THE PROBLEM >> In the items below, extract everything from the line that contains "Wyszukiwarka Forum" down to the line that contains "aby przeglądający po", including both of those lines. Reproduce each line unchanged.

(Dataset entries)
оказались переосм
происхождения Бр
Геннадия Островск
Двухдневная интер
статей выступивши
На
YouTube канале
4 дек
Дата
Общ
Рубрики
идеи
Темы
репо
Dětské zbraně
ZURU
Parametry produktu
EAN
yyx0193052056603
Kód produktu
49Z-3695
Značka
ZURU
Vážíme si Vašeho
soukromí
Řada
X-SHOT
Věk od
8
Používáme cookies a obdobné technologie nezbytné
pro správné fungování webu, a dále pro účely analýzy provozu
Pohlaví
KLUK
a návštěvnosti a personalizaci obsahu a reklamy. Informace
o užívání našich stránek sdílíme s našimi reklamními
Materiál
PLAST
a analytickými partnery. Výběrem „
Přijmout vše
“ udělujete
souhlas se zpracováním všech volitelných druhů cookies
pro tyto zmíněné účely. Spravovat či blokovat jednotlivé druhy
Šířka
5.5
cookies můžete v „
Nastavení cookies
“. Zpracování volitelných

---

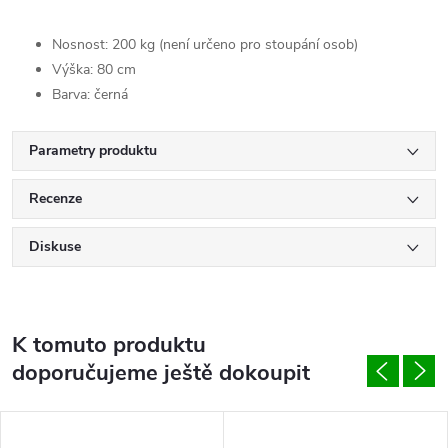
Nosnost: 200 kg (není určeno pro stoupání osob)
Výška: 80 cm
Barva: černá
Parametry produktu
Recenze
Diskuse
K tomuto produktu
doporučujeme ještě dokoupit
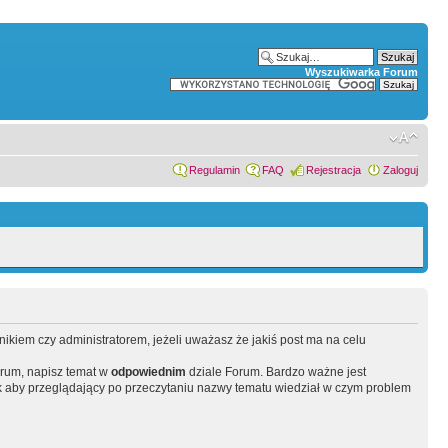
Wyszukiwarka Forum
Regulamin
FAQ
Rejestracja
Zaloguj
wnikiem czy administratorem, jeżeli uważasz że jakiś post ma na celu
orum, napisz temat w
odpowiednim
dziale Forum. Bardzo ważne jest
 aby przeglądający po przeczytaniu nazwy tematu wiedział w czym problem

---

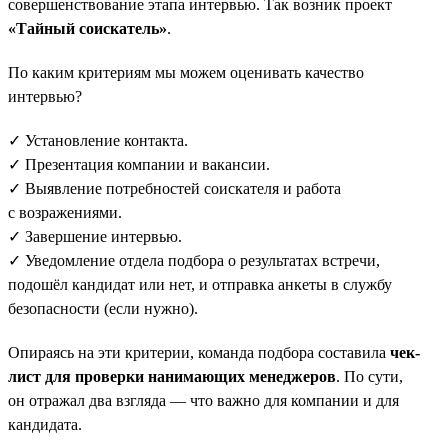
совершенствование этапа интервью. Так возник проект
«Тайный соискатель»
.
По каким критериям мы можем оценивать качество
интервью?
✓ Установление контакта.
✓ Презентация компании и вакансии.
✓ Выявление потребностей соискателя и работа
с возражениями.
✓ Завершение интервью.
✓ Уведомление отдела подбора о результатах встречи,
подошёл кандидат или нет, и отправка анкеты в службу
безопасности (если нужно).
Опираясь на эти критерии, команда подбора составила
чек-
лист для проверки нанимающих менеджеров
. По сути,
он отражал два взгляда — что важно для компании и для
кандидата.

REPLY TO THE EXERCISE >>
Wyszukiwarka Forum
Regulamin
FAQ
Rejestracja
Zaloguj
wnikiem czy administratorem, jeżeli uważasz że jakiś post ma na celu
orum, napisz temat w
odpowiednim
dziale Forum. Bardzo ważne jest
 aby przeglądający po przeczytaniu nazwy tematu wiedział w czym problem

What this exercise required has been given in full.